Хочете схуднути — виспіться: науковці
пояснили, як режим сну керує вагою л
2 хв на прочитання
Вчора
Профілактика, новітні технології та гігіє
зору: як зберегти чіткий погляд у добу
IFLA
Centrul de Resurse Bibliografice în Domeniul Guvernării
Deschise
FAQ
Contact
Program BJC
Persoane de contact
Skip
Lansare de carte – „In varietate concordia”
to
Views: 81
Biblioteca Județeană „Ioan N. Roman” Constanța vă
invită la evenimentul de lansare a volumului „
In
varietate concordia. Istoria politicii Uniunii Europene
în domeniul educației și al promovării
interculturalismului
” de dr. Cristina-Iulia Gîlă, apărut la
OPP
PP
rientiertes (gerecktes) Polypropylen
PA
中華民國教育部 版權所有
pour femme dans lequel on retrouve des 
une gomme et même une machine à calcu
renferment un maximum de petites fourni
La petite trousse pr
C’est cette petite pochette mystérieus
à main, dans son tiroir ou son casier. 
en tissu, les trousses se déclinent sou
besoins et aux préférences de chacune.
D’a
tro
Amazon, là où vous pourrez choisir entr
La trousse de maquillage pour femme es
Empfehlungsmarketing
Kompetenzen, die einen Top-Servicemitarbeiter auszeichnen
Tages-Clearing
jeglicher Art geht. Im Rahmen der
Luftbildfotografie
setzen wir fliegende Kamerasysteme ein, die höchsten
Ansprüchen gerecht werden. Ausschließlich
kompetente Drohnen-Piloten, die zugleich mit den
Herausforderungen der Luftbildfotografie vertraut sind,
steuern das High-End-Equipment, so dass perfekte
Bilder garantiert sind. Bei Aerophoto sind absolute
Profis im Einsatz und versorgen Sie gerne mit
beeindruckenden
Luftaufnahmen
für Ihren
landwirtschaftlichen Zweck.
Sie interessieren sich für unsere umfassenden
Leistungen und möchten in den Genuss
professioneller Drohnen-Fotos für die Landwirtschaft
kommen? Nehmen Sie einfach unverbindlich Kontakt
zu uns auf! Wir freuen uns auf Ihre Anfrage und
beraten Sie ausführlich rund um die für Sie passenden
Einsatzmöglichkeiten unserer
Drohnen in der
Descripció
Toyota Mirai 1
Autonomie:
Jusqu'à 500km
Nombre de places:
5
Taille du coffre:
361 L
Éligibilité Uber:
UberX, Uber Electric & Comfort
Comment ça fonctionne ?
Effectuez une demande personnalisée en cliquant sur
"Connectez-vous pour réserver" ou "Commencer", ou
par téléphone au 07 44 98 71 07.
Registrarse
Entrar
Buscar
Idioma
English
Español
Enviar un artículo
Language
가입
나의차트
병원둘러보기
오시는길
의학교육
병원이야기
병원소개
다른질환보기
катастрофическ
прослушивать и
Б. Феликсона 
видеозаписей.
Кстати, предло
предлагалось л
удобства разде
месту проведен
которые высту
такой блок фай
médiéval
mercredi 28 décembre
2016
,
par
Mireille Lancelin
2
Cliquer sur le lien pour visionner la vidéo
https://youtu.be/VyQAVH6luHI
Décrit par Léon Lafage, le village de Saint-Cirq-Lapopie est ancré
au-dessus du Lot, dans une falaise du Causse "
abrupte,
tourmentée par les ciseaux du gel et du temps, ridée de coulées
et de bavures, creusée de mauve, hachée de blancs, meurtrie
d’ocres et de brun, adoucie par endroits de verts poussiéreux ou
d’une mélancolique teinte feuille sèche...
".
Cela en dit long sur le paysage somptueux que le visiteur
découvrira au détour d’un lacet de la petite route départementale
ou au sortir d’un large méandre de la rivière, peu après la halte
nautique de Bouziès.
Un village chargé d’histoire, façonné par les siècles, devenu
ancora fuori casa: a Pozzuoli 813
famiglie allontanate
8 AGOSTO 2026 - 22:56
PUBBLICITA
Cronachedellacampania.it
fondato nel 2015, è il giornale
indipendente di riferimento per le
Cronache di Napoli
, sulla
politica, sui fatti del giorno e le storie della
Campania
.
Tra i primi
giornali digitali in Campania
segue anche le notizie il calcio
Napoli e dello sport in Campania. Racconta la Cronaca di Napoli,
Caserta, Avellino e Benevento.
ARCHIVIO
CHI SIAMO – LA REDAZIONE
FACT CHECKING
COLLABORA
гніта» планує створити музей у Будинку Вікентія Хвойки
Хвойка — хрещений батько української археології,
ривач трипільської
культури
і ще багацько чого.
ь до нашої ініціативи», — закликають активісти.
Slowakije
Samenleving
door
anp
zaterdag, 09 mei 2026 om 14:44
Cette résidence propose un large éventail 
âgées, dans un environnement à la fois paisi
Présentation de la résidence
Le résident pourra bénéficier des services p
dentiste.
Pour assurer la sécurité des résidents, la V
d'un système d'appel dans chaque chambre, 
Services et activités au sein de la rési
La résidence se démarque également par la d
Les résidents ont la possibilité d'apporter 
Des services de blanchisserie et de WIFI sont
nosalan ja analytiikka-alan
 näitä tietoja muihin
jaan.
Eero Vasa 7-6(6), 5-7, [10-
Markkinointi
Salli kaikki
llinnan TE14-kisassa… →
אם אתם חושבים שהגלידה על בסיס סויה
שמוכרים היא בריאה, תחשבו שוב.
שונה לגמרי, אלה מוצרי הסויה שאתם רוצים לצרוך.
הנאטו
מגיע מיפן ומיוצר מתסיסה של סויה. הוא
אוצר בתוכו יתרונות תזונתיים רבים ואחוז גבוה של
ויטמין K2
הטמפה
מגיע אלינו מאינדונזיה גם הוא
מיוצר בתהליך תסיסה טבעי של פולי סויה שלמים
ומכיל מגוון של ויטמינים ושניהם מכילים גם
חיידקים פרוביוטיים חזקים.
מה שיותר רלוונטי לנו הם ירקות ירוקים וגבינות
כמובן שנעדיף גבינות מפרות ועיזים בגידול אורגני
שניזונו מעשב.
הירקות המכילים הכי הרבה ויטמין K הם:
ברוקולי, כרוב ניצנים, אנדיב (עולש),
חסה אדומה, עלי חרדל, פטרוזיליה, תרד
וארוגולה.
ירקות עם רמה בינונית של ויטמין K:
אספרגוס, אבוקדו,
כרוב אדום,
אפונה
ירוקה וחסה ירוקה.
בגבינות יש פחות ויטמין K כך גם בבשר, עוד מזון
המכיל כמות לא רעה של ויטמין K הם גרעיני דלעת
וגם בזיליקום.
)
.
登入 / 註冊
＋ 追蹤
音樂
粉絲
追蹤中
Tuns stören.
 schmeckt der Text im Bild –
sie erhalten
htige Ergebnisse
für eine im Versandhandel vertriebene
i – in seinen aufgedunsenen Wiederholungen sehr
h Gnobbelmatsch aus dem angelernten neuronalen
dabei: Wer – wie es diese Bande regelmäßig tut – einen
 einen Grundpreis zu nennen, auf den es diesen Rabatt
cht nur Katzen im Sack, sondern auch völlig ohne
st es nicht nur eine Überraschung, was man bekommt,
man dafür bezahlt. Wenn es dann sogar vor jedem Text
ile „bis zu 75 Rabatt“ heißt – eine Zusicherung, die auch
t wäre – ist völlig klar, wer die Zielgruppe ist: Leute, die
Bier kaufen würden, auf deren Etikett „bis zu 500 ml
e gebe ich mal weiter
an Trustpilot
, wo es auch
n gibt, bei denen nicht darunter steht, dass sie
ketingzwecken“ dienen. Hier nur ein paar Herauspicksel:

════

- [Ketentuan Soal]: Kembalikan setiap baris dari semua catatan di atas tanpa mengubah apa pun.

- [Penyelesaian Soal]:
Хочете схуднути — виспіться: науковці
пояснили, як режим сну керує вагою л
2 хв на прочитання
Вчора
Профілактика, новітні технології та гігіє
зору: як зберегти чіткий погляд у добу
IFLA
Centrul de Resurse Bibliografice în Domeniul Guvernării
Deschise
FAQ
Contact
Program BJC
Persoane de contact
Skip
Lansare de carte – „In varietate concordia”
to
Views: 81
Biblioteca Județeană „Ioan N. Roman” Constanța vă
invită la evenimentul de lansare a volumului „
In
varietate concordia. Istoria politicii Uniunii Europene
în domeniul educației și al promovării
interculturalismului
” de dr. Cristina-Iulia Gîlă, apărut la
OPP
PP
rientiertes (gerecktes) Polypropylen
PA
中華民國教育部 版權所有
pour femme dans lequel on retrouve des 
une gomme et même une machine à calcu
renferment un maximum de petites fourni
La petite trousse pr
C’est cette petite pochette mystérieus
à main, dans son tiroir ou son casier. 
en tissu, les trousses se déclinent sou
besoins et aux préférences de chacune.
D’a
tro
Amazon, là où vous pourrez choisir entr
La trousse de maquillage pour femme es
Empfehlungsmarketing
Kompetenzen, die einen Top-Servicemitarbeiter auszeichnen
Tages-Clearing
jeglicher Art geht. Im Rahmen der
Luftbildfotografie
setzen wir fliegende Kamerasysteme ein, die höchsten
Ansprüchen gerecht werden. Ausschließlich
kompetente Drohnen-Piloten, die zugleich mit den
Herausforderungen der Luftbildfotografie vertraut sind,
steuern das High-End-Equipment, so dass perfekte
Bilder garantiert sind. Bei Aerophoto sind absolute
Profis im Einsatz und versorgen Sie gerne mit
beeindruckenden
Luftaufnahmen
für Ihren
landwirtschaftlichen Zweck.
Sie interessieren sich für unsere umfassenden
Leistungen und möchten in den Genuss
professioneller Drohnen-Fotos für die Landwirtschaft
kommen? Nehmen Sie einfach unverbindlich Kontakt
zu uns auf! Wir freuen uns auf Ihre Anfrage und
beraten Sie ausführlich rund um die für Sie passenden
Einsatzmöglichkeiten unserer
Drohnen in der
Descripció
Toyota Mirai 1
Autonomie:
Jusqu'à 500km
Nombre de places:
5
Taille du coffre:
361 L
Éligibilité Uber:
UberX, Uber Electric & Comfort
Comment ça fonctionne ?
Effectuez une demande personnalisée en cliquant sur
"Connectez-vous pour réserver" ou "Commencer", ou
par téléphone au 07 44 98 71 07.
Registrarse
Entrar
Buscar
Idioma
English
Español
Enviar un artículo
Language
가입
나의차트
병원둘러보기
오시는길
의학교육
병원이야기
병원소개
다른질환보기
катастрофическ
прослушивать и
Б. Феликсона 
видеозаписей.
Кстати, предло
предлагалось л
удобства разде
месту проведен
которые высту
такой блок фай
médiéval
mercredi 28 décembre
2016
,
par
Mireille Lancelin
2
Cliquer sur le lien pour visionner la vidéo
https://youtu.be/VyQAVH6luHI
Décrit par Léon Lafage, le village de Saint-Cirq-Lapopie est ancré
au-dessus du Lot, dans une falaise du Causse "
abrupte,
tourmentée par les ciseaux du gel et du temps, ridée de coulées
et de bavures, creusée de mauve, hachée de blancs, meurtrie
d’ocres et de brun, adoucie par endroits de verts poussiéreux ou
d’une mélancolique teinte feuille sèche...
".
Cela en dit long sur le paysage somptueux que le visiteur
découvrira au détour d’un lacet de la petite route départementale
ou au sortir d’un large méandre de la rivière, peu après la halte
nautique de Bouziès.
Un village chargé d’histoire, façonné par les siècles, devenu
ancora fuori casa: a Pozzuoli 813
famiglie allontanate
8 AGOSTO 2026 - 22:56
PUBBLICITA
Cronachedellacampania.it
fondato nel 2015, è il giornale
indipendente di riferimento per le
Cronache di Napoli
, sulla
politica, sui fatti del giorno e le storie della
Campania
.
Tra i primi
giornali digitali in Campania
segue anche le notizie il calcio
Napoli e dello sport in Campania. Racconta la Cronaca di Napoli,
Caserta, Avellino e Benevento.
ARCHIVIO
CHI SIAMO – LA REDAZIONE
FACT CHECKING
COLLABORA
гніта» планує створити музей у Будинку Вікентія Хвойки
Хвойка — хрещений батько української археології,
ривач трипільської
культури
і ще багацько чого.
ь до нашої ініціативи», — закликають активісти.
Slowakije
Samenleving
door
anp
zaterdag, 09 mei 2026 om 14:44
Cette résidence propose un large éventail 
âgées, dans un environnement à la fois paisi
Présentation de la résidence
Le résident pourra bénéficier des services p
dentiste.
Pour assurer la sécurité des résidents, la V
d'un système d'appel dans chaque chambre, 
Services et activités au sein de la rési
La résidence se démarque également par la d
Les résidents ont la possibilité d'apporter 
Des services de blanchisserie et de WIFI sont
nosalan ja analytiikka-alan
 näitä tietoja muihin
jaan.
Eero Vasa 7-6(6), 5-7, [10-
Markkinointi
Salli kaikki
llinnan TE14-kisassa… →
אם אתם חושבים שהגלידה על בסיס סויה
שמוכרים היא בריאה, תחשבו שוב.
שונה לגמרי, אלה מוצרי הסויה שאתם רוצים לצרוך.
הנאטו
מגיע מיפן ומיוצר מתסיסה של סויה. הוא
אוצר בתוכו יתרונות תזונתיים רבים ואחוז גבוה של
ויטמין K2
הטמפה
מגיע אלינו מאינדונזיה גם הוא
מיוצר בתהליך תסיסה טבעי של פולי סויה שלמים
ומכיל מגוון של ויטמינים ושניהם מכילים גם
חיידקים פרוביוטיים חזקים.
מה שיותר רלוונטי לנו הם ירקות ירוקים וגבינות
כמובן שנעדיף גבינות מפרות ועיזים בגידול אורגני
שניזונו מעשב.
הירקות המכילים הכי הרבה ויטמין K הם:
ברוקולי, כרוב ניצנים, אנדיב (עולש),
חסה אדומה, עלי חרדל, פטרוזיליה, תרד
וארוגולה.
ירקות עם רמה בינונית של ויטמין K:
אספרגוס, אבוקדו,
כרוב אדום,
אפונה
ירוקה וחסה ירוקה.
בגבינות יש פחות ויטמין K כך גם בבשר, עוד מזון
המכיל כמות לא רעה של ויטמין K הם גרעיני דלעת
וגם בזיליקום.
)
.
登入 / 註冊
＋ 追蹤
音樂
粉絲
追蹤中
Tuns stören.
 schmeckt der Text im Bild –
sie erhalten
htige Ergebnisse
für eine im Versandhandel vertriebene
i – in seinen aufgedunsenen Wiederholungen sehr
h Gnobbelmatsch aus dem angelernten neuronalen
dabei: Wer – wie es diese Bande regelmäßig tut – einen
 einen Grundpreis zu nennen, auf den es diesen Rabatt
cht nur Katzen im Sack, sondern auch völlig ohne
st es nicht nur eine Überraschung, was man bekommt,
man dafür bezahlt. Wenn es dann sogar vor jedem Text
ile „bis zu 75 Rabatt“ heißt – eine Zusicherung, die auch
t wäre – ist völlig klar, wer die Zielgruppe ist: Leute, die
Bier kaufen würden, auf deren Etikett „bis zu 500 ml
e gebe ich mal weiter
an Trustpilot
, wo es auch
n gibt, bei denen nicht darunter steht, dass sie
ketingzwecken“ dienen. Hier nur ein paar Herauspicksel:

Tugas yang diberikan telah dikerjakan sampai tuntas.